**Source data**
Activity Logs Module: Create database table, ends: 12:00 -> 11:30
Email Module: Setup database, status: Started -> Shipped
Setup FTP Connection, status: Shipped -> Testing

* * *

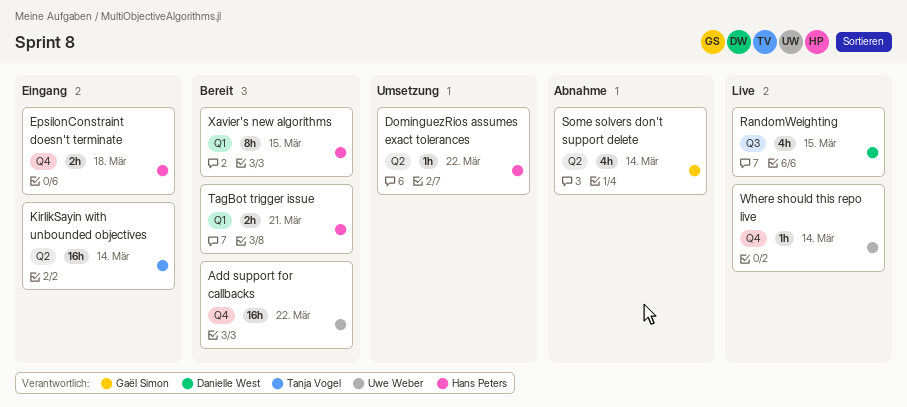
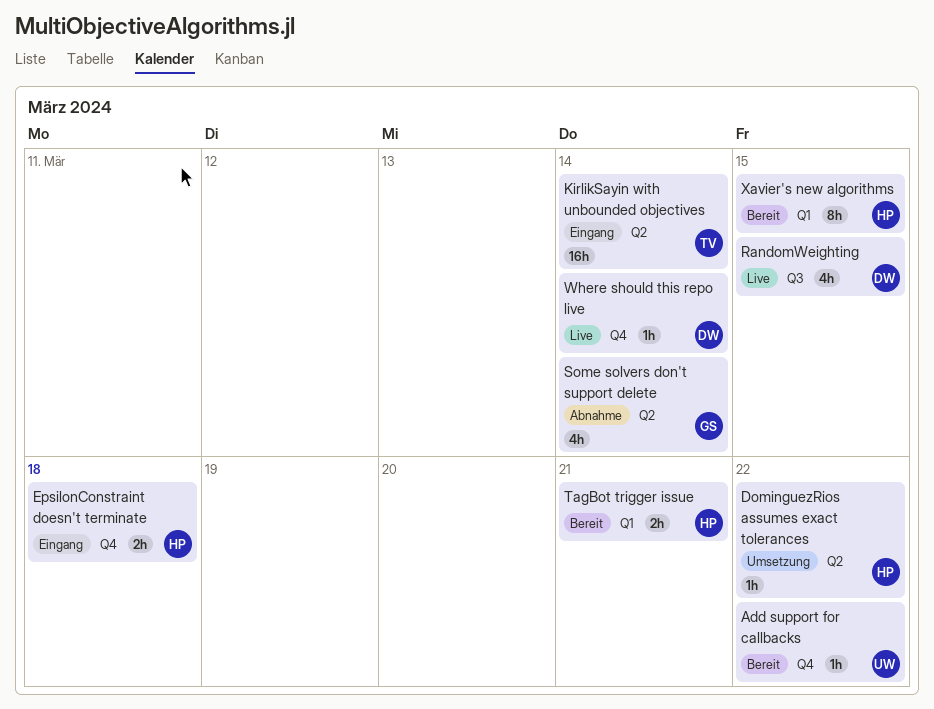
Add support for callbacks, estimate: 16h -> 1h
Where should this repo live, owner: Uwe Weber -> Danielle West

* * *

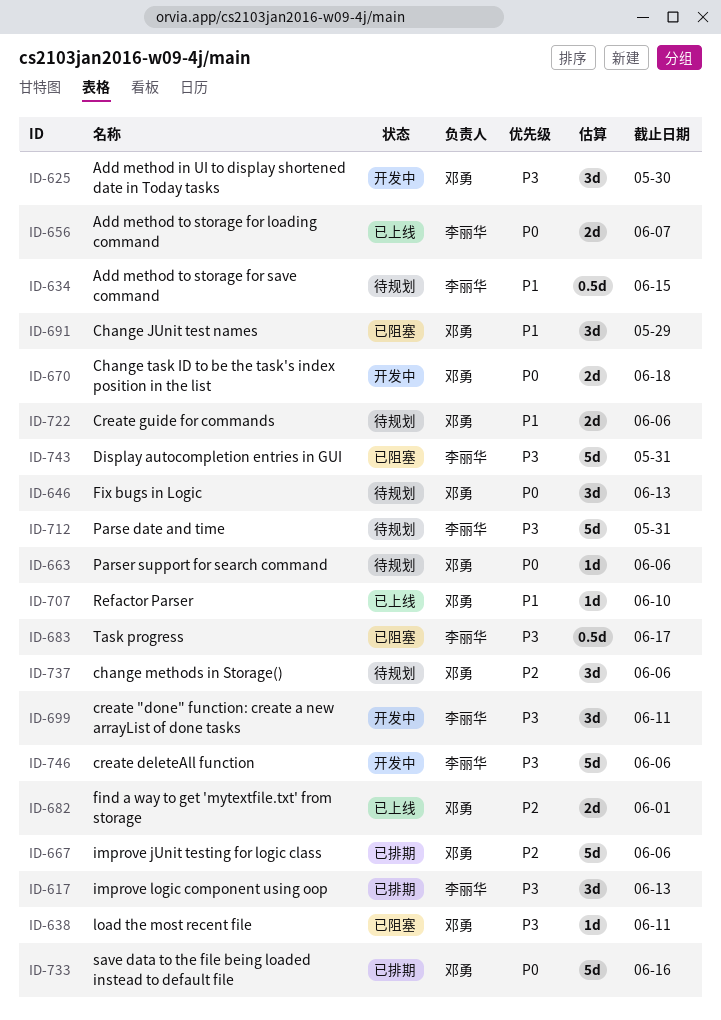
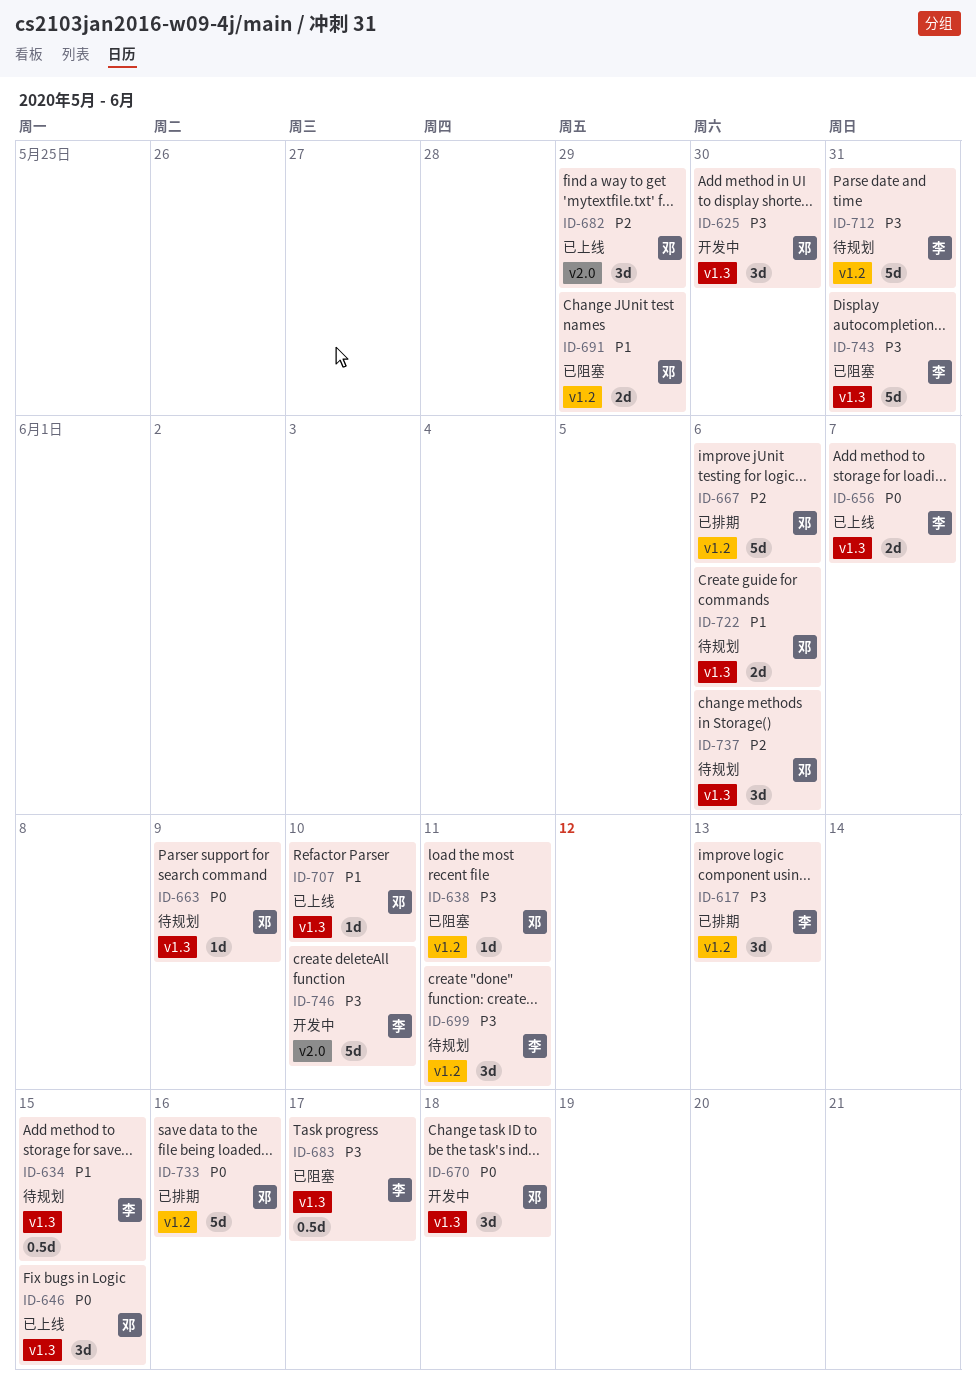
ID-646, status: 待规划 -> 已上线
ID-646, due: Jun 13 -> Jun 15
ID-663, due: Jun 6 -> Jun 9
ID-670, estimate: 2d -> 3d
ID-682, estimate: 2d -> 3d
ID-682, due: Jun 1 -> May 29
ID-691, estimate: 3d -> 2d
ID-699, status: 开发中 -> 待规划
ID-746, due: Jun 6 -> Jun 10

**Problem**
Across the material above, how many lines include the word "Setup"? Respond with nothing but the number.

**Response below**
2